##### PASSAGE SHOWN
Could it be that a lot has happened with open world games since 2017? I'm playing Immortals Fenyx Rising on PS5 right now and I'm really impressed with this lush world and quality. One of the best Zelda copies for sure.
But on the other hand, I didn't see the same backlash when God of War Ragnarok was released and that game is direct follow up in evere sense.
i personally found (the demo) to be ... artificial, randomly stuffed with things to do, the world did not merge for me, it felt more like a disneyland ride. that was the thing BotW did so great, the world.
In regards to "we've waited 6 years for this?" - It was touched upon in Pre-Release Discussion, that the various vehicle building mechanics the game contains calls for a positively unheard of QA process. If the building works the way I and many others think it will work... We're talking hundreds of possible combinations all having to be able to interact with hundreds of sky islands, in terms of physics collisions, elemental interactions, etc.
COVID is already accounted for in regards to the dev time, and when you take into account a QA process that not only has to cover the vehicle building, but also live up to the ridiculously high polishing standards demanded by an EPD game, that's a very, very, very long time.
I understand that people might be disappointed that that one aspect of the game has taken up such a long time. But personally, I think the wait will be totally worth it, because the possibilities of the vehicle system (again if it works like me and many others think it will work) will call for a gameplay experience that will blow my mind into oblivion.
counter point: even if it has many combinations and was a huge amount of work... as someone who actively disslikes that aspect in the last trailer that just screams "much of our time did go into things you will at best ignore, at worst dislike".
##########
##### DATASET EXCERPTS
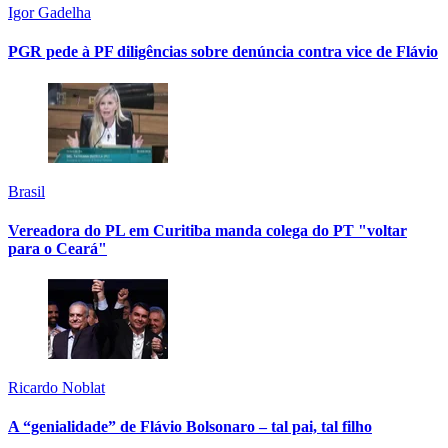
Igor Gadelha
PGR pede à PF diligências sobre denúncia contra vice de Flávio
Brasil
Vereadora do PL em Curitiba manda colega do PT "voltar
para o Ceará"
Ricardo Noblat
A “genialidade” de Flávio Bolsonaro – tal pai, tal filho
##########
> [PROBLEMS TO WORK ON]
1. Print the passage from the discussion about the six-year wait, from "But on the other" up to and including "great, the world.", without changing anything.
2. Carry on the discussion about the six-year wait from the point where it stops.

> [ANSWERS FOR THE TASKS]
1.
But on the other hand, I didn't see the same backlash when God of War Ragnarok was released and that game is direct follow up in evere sense.
i personally found (the demo) to be ... artificial, randomly stuffed with things to do, the world did not merge for me, it felt more like a disneyland ride. that was the thing BotW did so great, the world.

2.
i will keep my final decision reserved, maybe its less intrusive, maybe the game is so packed that im fine with it being a big part of it (that ill try to avoid). but just because something si complex, does not mean people need to accept/like it.
I was in the camp: i want hunting to be more complex and needed, i want to take those gels and bones that i already have and use them to make arrows, weapons. I wanted the naturalistic aproach.
Every time i have seen those "dew dew minecart go flying brrr" clips/videos, i thought: yeah, thats just not the game im playing, dont care for that at all.
What im saying: i've seen less of the stuff i want (well mechanically, the sky and underground areas are great) and more o the stuff i dont care or dislike with this last one.
--> as you have read my other post in the main thread, i am conflicted,
from an Software Engineering perspective i find the QA argument interesting, from a "will it be a good game" im confident, they cant fail that hard. from a "will it deliver what i was hoping from a sequel" perspective it feels like were moving further away with every trailer.